To do. Please restate the records below verbatim, omitting every image they hold.

Recorded data.
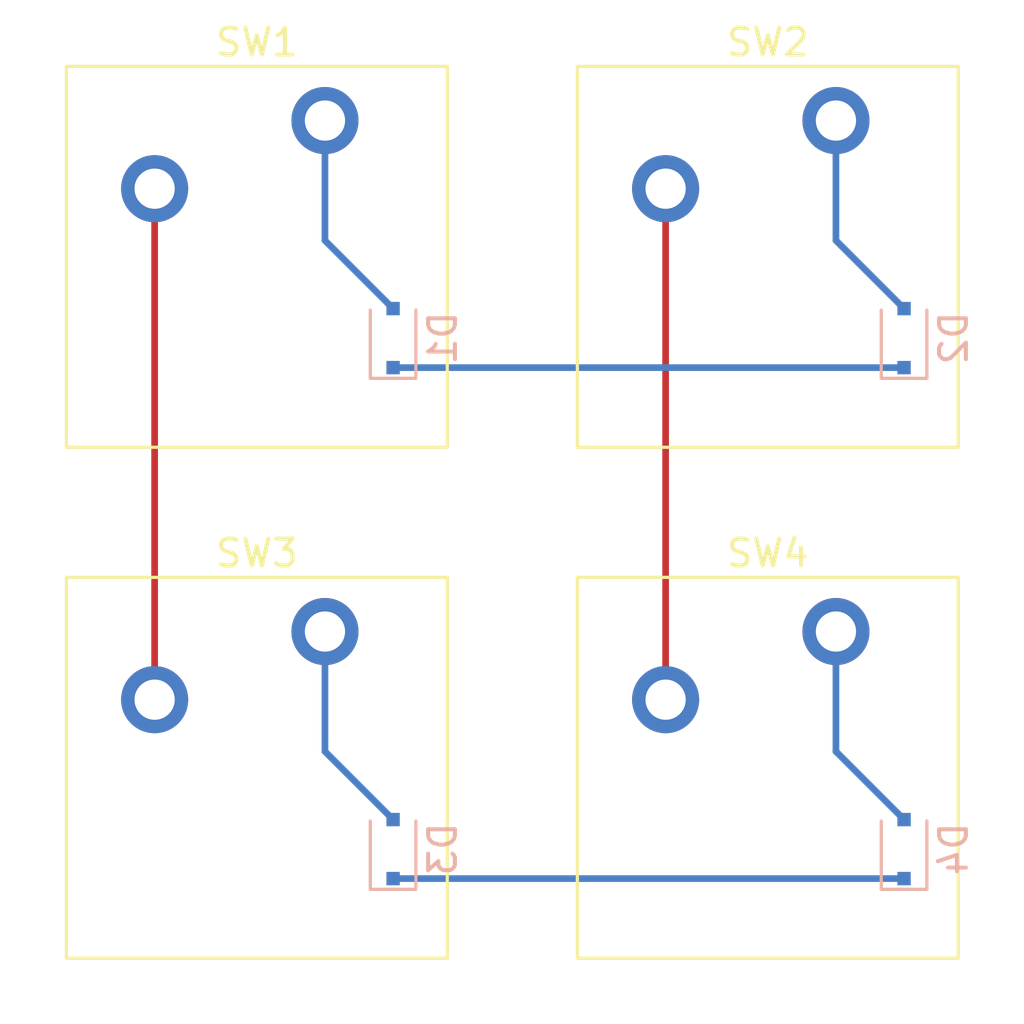
<source format=kicad_pcb>
(kicad_pcb (version 20211014) (generator pcbnew)

  (general
    (thickness 1.6)
  )

  (paper "A4")
  (layers
    (0 "F.Cu" signal)
    (31 "B.Cu" signal)
    (32 "B.Adhes" user "B.Adhesive")
    (33 "F.Adhes" user "F.Adhesive")
    (34 "B.Paste" user)
    (35 "F.Paste" user)
    (36 "B.SilkS" user "B.Silkscreen")
    (37 "F.SilkS" user "F.Silkscreen")
    (38 "B.Mask" user)
    (39 "F.Mask" user)
    (40 "Dwgs.User" user "User.Drawings")
    (41 "Cmts.User" user "User.Comments")
    (42 "Eco1.User" user "User.Eco1")
    (43 "Eco2.User" user "User.Eco2")
    (44 "Edge.Cuts" user)
    (45 "Margin" user)
    (46 "B.CrtYd" user "B.Courtyard")
    (47 "F.CrtYd" user "F.Courtyard")
    (48 "B.Fab" user)
    (49 "F.Fab" user)
  )

  (setup
    (pad_to_mask_clearance 0)
    (pcbplotparams
      (layerselection 0x00010fc_ffffffff)
      (disableapertmacros false)
      (usegerberextensions false)
      (usegerberattributes true)
      (usegerberadvancedattributes true)
      (creategerberjobfile true)
      (svguseinch false)
      (svgprecision 6)
      (excludeedgelayer true)
      (plotframeref false)
      (viasonmask false)
      (mode 1)
      (useauxorigin false)
      (hpglpennumber 1)
      (hpglpenspeed 20)
      (hpglpendiameter 15.000000)
      (dxfpolygonmode true)
      (dxfimperialunits true)
      (dxfusepcbnewfont true)
      (psnegative false)
      (psa4output false)
      (plotreference true)
      (plotvalue true)
      (plotinvisibletext false)
      (sketchpadsonfab false)
      (subtractmaskfromsilk false)
      (outputformat 1)
      (mirror false)
      (drillshape 1)
      (scaleselection 1)
      (outputdirectory "")
    )
  )

  (net 0 "")
  (net 1 "ROW0")
  (net 2 "N$1")
  (net 3 "N$2")
  (net 4 "ROW1")
  (net 5 "N$3")
  (net 6 "N$4")
  (net 7 "COL0")
  (net 8 "COL1")

  (footprint "Switch_Keyboard_Cherry_MX:SW_Cherry_MX_PCB_1.00u" (layer "F.Cu") (at 34.525 34.525))

  (footprint "Switch_Keyboard_Cherry_MX:SW_Cherry_MX_PCB_1.00u" (layer "F.Cu") (at 53.575 34.525))

  (footprint "Switch_Keyboard_Cherry_MX:SW_Cherry_MX_PCB_1.00u" (layer "F.Cu") (at 34.525 53.575))

  (footprint "Switch_Keyboard_Cherry_MX:SW_Cherry_MX_PCB_1.00u" (layer "F.Cu") (at 53.575 53.575))

  (footprint "Diode_SMD:D_SOD-323F" (layer "B.Cu") (at 39.605 37.555 90))

  (footprint "Diode_SMD:D_SOD-323F" (layer "B.Cu") (at 58.655 37.555 90))

  (footprint "Diode_SMD:D_SOD-323F" (layer "B.Cu") (at 39.605 56.605 90))

  (footprint "Diode_SMD:D_SOD-323F" (layer "B.Cu") (at 58.655 56.605 90))

  (segment (start 39.605 38.655) (end 58.655 38.655) (width 0.25) (layer "B.Cu") (net 1) (tstamp 810ab4ba-1ee6-4385-ab6a-499af748d67a))
  (segment (start 37.065 33.915) (end 37.065 29.445) (width 0.25) (layer "B.Cu") (net 2) (tstamp 383df7dc-f188-44d4-b814-aa1627afcf81))
  (segment (start 39.605 36.455) (end 37.065 33.915) (width 0.25) (layer "B.Cu") (net 2) (tstamp bd851676-2b52-49d5-a7eb-4de67ac9cc72))
  (segment (start 58.655 36.455) (end 56.115 33.915) (width 0.25) (layer "B.Cu") (net 3) (tstamp 197e723c-1d14-4f70-8e69-bf02f1ea2d69))
  (segment (start 56.115 33.915) (end 56.115 29.445) (width 0.25) (layer "B.Cu") (net 3) (tstamp d18e7d2c-f2b0-413c-8594-56008f8416b5))
  (segment (start 39.605 57.705) (end 58.655 57.705) (width 0.25) (layer "B.Cu") (net 4) (tstamp f86f0a36-fe6c-4eb9-bd6d-3504b332e736))
  (segment (start 37.065 52.965) (end 37.065 48.495) (width 0.25) (layer "B.Cu") (net 5) (tstamp 5953587f-1fce-4290-92d2-26b0f15c5427))
  (segment (start 39.605 55.505) (end 37.065 52.965) (width 0.25) (layer "B.Cu") (net 5) (tstamp 5c251f8a-9250-49c1-8fbc-29b111d0b58d))
  (segment (start 58.655 55.505) (end 56.115 52.965) (width 0.25) (layer "B.Cu") (net 6) (tstamp 07b3988a-e719-4e8c-b5c8-bba86d30712b))
  (segment (start 56.115 52.965) (end 56.115 48.495) (width 0.25) (layer "B.Cu") (net 6) (tstamp 82a6bfd8-e89b-4fbe-b055-3c082171356e))
  (segment (start 30.715 31.985) (end 30.715 51.035) (width 0.25) (layer "F.Cu") (net 7) (tstamp c9824e20-826a-408f-b665-b583b9583ee7))
  (segment (start 49.765 31.985) (end 49.765 51.035) (width 0.25) (layer "F.Cu") (net 8) (tstamp 0b4c274d-55f1-48db-8668-d3f54f79e2cc))

)

</source>
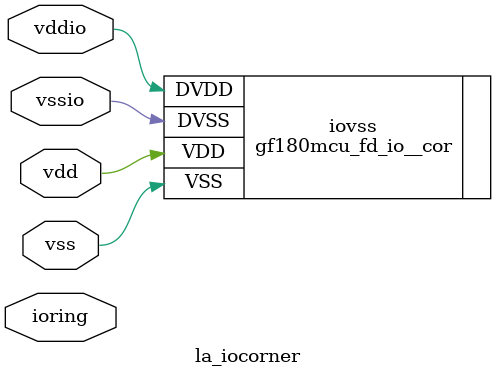
<source format=v>
module la_iocorner
  #(
    parameter TYPE = "DEFAULT", // cell type
    parameter SIDE  = "NO",      // "NO", "SO", "EA", "WE"
    parameter RINGW =  8         // width of io ring
    )
   (
    inout 	vdd, // core supply
    inout 	vss, // core ground
    inout 	vddio, // io supply
    inout 	vssio, // io ground
    inout [RINGW-1:0] ioring // generic io-ring interface
    );

   gf180mcu_fd_io__cor
     iovss (.DVDD(vddio),
	    .DVSS(vssio),
	    .VDD(vdd),
	    .VSS(vss));

endmodule

</source>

Solution to the exercise.
<source format=kicad_pcb>
(kicad_pcb (version 20211014) (generator pcbnew)

  (general
    (thickness 1.6)
  )

  (paper "A4")
  (layers
    (0 "F.Cu" signal)
    (31 "B.Cu" signal)
    (32 "B.Adhes" user "B.Adhesive")
    (33 "F.Adhes" user "F.Adhesive")
    (34 "B.Paste" user)
    (35 "F.Paste" user)
    (36 "B.SilkS" user "B.Silkscreen")
    (37 "F.SilkS" user "F.Silkscreen")
    (38 "B.Mask" user)
    (39 "F.Mask" user)
    (40 "Dwgs.User" user "User.Drawings")
    (41 "Cmts.User" user "User.Comments")
    (42 "Eco1.User" user "User.Eco1")
    (43 "Eco2.User" user "User.Eco2")
    (44 "Edge.Cuts" user)
    (45 "Margin" user)
    (46 "B.CrtYd" user "B.Courtyard")
    (47 "F.CrtYd" user "F.Courtyard")
    (48 "B.Fab" user)
    (49 "F.Fab" user)
  )

  (setup
    (pad_to_mask_clearance 0)
    (pcbplotparams
      (layerselection 0x00010fc_ffffffff)
      (disableapertmacros false)
      (usegerberextensions false)
      (usegerberattributes true)
      (usegerberadvancedattributes true)
      (creategerberjobfile true)
      (svguseinch false)
      (svgprecision 6)
      (excludeedgelayer true)
      (plotframeref false)
      (viasonmask false)
      (mode 1)
      (useauxorigin false)
      (hpglpennumber 1)
      (hpglpenspeed 20)
      (hpglpendiameter 15.000000)
      (dxfpolygonmode true)
      (dxfimperialunits true)
      (dxfusepcbnewfont true)
      (psnegative false)
      (psa4output false)
      (plotreference true)
      (plotvalue true)
      (plotinvisibletext false)
      (sketchpadsonfab false)
      (subtractmaskfromsilk false)
      (outputformat 1)
      (mirror false)
      (drillshape 1)
      (scaleselection 1)
      (outputdirectory "")
    )
  )

  (net 0 "")
  (net 1 "ROW0")
  (net 2 "N$1")
  (net 3 "N$2")
  (net 4 "ROW1")
  (net 5 "N$3")
  (net 6 "N$4")
  (net 7 "COL0")
  (net 8 "COL1")

  (footprint "Switch_Keyboard_Cherry_MX:SW_Cherry_MX_PCB_1.00u" (layer "F.Cu") (at 34.525 34.525))

  (footprint "Switch_Keyboard_Cherry_MX:SW_Cherry_MX_PCB_1.00u" (layer "F.Cu") (at 53.575 34.525))

  (footprint "Switch_Keyboard_Cherry_MX:SW_Cherry_MX_PCB_1.00u" (layer "F.Cu") (at 34.525 53.575))

  (footprint "Switch_Keyboard_Cherry_MX:SW_Cherry_MX_PCB_1.00u" (layer "F.Cu") (at 53.575 53.575))

  (footprint "Diode_SMD:D_SOD-323F" (layer "B.Cu") (at 39.605 37.555 90))

  (footprint "Diode_SMD:D_SOD-323F" (layer "B.Cu") (at 58.655 37.555 90))

  (footprint "Diode_SMD:D_SOD-323F" (layer "B.Cu") (at 39.605 56.605 90))

  (footprint "Diode_SMD:D_SOD-323F" (layer "B.Cu") (at 58.655 56.605 90))

  (segment (start 39.605 38.655) (end 58.655 38.655) (width 0.25) (layer "B.Cu") (net 1) (tstamp 810ab4ba-1ee6-4385-ab6a-499af748d67a))
  (segment (start 37.065 33.915) (end 37.065 29.445) (width 0.25) (layer "B.Cu") (net 2) (tstamp 383df7dc-f188-44d4-b814-aa1627afcf81))
  (segment (start 39.605 36.455) (end 37.065 33.915) (width 0.25) (layer "B.Cu") (net 2) (tstamp bd851676-2b52-49d5-a7eb-4de67ac9cc72))
  (segment (start 58.655 36.455) (end 56.115 33.915) (width 0.25) (layer "B.Cu") (net 3) (tstamp 197e723c-1d14-4f70-8e69-bf02f1ea2d69))
  (segment (start 56.115 33.915) (end 56.115 29.445) (width 0.25) (layer "B.Cu") (net 3) (tstamp d18e7d2c-f2b0-413c-8594-56008f8416b5))
  (segment (start 39.605 57.705) (end 58.655 57.705) (width 0.25) (layer "B.Cu") (net 4) (tstamp f86f0a36-fe6c-4eb9-bd6d-3504b332e736))
  (segment (start 37.065 52.965) (end 37.065 48.495) (width 0.25) (layer "B.Cu") (net 5) (tstamp 5953587f-1fce-4290-92d2-26b0f15c5427))
  (segment (start 39.605 55.505) (end 37.065 52.965) (width 0.25) (layer "B.Cu") (net 5) (tstamp 5c251f8a-9250-49c1-8fbc-29b111d0b58d))
  (segment (start 58.655 55.505) (end 56.115 52.965) (width 0.25) (layer "B.Cu") (net 6) (tstamp 07b3988a-e719-4e8c-b5c8-bba86d30712b))
  (segment (start 56.115 52.965) (end 56.115 48.495) (width 0.25) (layer "B.Cu") (net 6) (tstamp 82a6bfd8-e89b-4fbe-b055-3c082171356e))
  (segment (start 30.715 31.985) (end 30.715 51.035) (width 0.25) (layer "F.Cu") (net 7) (tstamp c9824e20-826a-408f-b665-b583b9583ee7))
  (segment (start 49.765 31.985) (end 49.765 51.035) (width 0.25) (layer "F.Cu") (net 8) (tstamp 0b4c274d-55f1-48db-8668-d3f54f79e2cc))

)

</source>
<source format=v>
module la_iocorner
  #(
    parameter TYPE = "DEFAULT", // cell type
    parameter SIDE  = "NO",      // "NO", "SO", "EA", "WE"
    parameter RINGW =  8         // width of io ring
    )
   (
    inout 	vdd, // core supply
    inout 	vss, // core ground
    inout 	vddio, // io supply
    inout 	vssio, // io ground
    inout [RINGW-1:0] ioring // generic io-ring interface
    );

   gf180mcu_fd_io__cor
     iovss (.DVDD(vddio),
	    .DVSS(vssio),
	    .VDD(vdd),
	    .VSS(vss));

endmodule

</source>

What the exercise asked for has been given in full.